RECORDS PROVIDED
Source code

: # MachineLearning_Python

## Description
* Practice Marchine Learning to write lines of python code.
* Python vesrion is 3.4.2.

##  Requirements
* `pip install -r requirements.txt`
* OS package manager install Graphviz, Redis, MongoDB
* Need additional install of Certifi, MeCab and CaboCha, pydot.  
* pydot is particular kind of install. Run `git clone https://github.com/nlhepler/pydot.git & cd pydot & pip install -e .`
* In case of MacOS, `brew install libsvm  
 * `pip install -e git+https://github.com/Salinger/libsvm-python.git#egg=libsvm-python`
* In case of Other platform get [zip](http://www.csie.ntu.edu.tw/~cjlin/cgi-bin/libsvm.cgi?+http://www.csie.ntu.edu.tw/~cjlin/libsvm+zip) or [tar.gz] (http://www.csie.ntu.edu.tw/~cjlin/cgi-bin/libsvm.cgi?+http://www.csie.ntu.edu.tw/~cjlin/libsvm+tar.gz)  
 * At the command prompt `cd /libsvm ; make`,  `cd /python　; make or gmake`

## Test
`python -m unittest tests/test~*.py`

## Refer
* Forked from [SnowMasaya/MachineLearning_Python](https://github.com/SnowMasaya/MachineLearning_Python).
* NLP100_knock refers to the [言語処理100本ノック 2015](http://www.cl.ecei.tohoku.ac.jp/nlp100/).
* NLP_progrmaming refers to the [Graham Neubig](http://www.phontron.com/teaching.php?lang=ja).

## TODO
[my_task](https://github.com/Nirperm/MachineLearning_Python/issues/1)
* * *
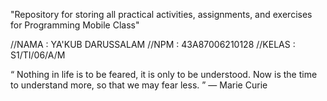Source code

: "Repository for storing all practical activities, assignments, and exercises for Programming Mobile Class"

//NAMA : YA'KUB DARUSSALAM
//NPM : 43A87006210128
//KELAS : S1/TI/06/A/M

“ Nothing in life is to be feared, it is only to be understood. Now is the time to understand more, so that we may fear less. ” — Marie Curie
---
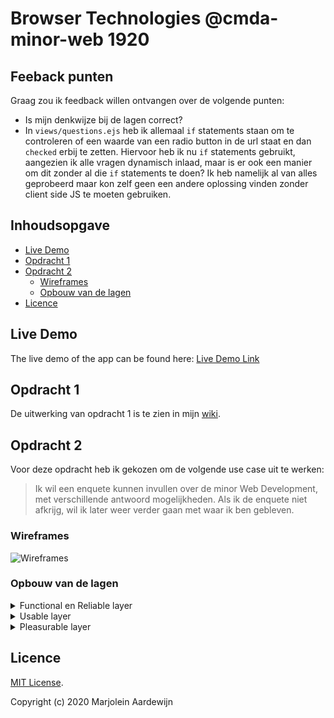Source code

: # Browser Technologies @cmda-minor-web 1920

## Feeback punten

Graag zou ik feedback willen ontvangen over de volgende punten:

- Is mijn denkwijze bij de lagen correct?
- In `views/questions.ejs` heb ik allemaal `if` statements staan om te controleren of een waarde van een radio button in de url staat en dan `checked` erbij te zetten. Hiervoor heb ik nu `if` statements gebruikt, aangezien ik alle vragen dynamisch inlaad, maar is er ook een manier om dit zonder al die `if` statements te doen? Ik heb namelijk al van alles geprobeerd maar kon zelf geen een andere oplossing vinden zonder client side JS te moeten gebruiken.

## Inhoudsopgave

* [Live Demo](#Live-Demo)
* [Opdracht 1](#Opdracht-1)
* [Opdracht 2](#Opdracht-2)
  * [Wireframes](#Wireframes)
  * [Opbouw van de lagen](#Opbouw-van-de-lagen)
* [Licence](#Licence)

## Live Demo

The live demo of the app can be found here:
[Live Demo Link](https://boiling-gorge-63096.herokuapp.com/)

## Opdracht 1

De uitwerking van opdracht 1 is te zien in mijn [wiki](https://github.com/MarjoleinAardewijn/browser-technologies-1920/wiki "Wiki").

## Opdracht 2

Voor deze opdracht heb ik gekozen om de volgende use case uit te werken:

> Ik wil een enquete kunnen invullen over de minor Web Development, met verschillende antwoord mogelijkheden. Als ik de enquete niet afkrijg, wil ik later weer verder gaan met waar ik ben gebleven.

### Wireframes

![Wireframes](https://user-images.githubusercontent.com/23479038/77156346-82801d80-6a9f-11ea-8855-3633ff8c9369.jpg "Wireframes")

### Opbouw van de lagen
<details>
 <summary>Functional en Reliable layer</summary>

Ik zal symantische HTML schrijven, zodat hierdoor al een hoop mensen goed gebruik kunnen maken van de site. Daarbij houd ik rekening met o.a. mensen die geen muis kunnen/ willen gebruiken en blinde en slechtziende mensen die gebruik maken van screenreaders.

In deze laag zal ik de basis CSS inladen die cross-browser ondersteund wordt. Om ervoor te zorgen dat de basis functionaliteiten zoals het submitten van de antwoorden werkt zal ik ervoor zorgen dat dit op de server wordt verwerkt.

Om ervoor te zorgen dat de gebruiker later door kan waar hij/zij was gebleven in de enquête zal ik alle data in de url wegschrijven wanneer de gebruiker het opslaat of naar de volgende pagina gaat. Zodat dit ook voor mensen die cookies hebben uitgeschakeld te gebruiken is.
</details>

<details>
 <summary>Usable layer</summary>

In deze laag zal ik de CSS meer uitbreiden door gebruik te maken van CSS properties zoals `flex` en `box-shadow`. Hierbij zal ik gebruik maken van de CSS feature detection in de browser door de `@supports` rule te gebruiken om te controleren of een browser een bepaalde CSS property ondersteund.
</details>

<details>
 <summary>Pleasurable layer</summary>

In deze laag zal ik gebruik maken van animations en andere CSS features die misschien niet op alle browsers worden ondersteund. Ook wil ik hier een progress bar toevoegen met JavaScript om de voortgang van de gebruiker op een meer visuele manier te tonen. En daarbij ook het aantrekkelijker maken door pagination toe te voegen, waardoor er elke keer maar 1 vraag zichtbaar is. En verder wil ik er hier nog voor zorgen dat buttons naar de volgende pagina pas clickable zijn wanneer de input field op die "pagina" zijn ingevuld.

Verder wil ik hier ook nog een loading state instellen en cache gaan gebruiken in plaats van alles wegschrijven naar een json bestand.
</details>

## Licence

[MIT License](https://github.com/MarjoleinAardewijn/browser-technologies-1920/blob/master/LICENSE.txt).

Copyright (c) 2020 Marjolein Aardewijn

WORK ORDER
Show each line of the material above that contains the word "case", with the same capitalization.

RESULT
* In case of MacOS, `brew install libsvm  
* In case of Other platform get [zip](http://www.csie.ntu.edu.tw/~cjlin/cgi-bin/libsvm.cgi?+http://www.csie.ntu.edu.tw/~cjlin/libsvm+zip) or [tar.gz] (http://www.csie.ntu.edu.tw/~cjlin/cgi-bin/libsvm.cgi?+http://www.csie.ntu.edu.tw/~cjlin/libsvm+tar.gz)  
Voor deze opdracht heb ik gekozen om de volgende use case uit te werken:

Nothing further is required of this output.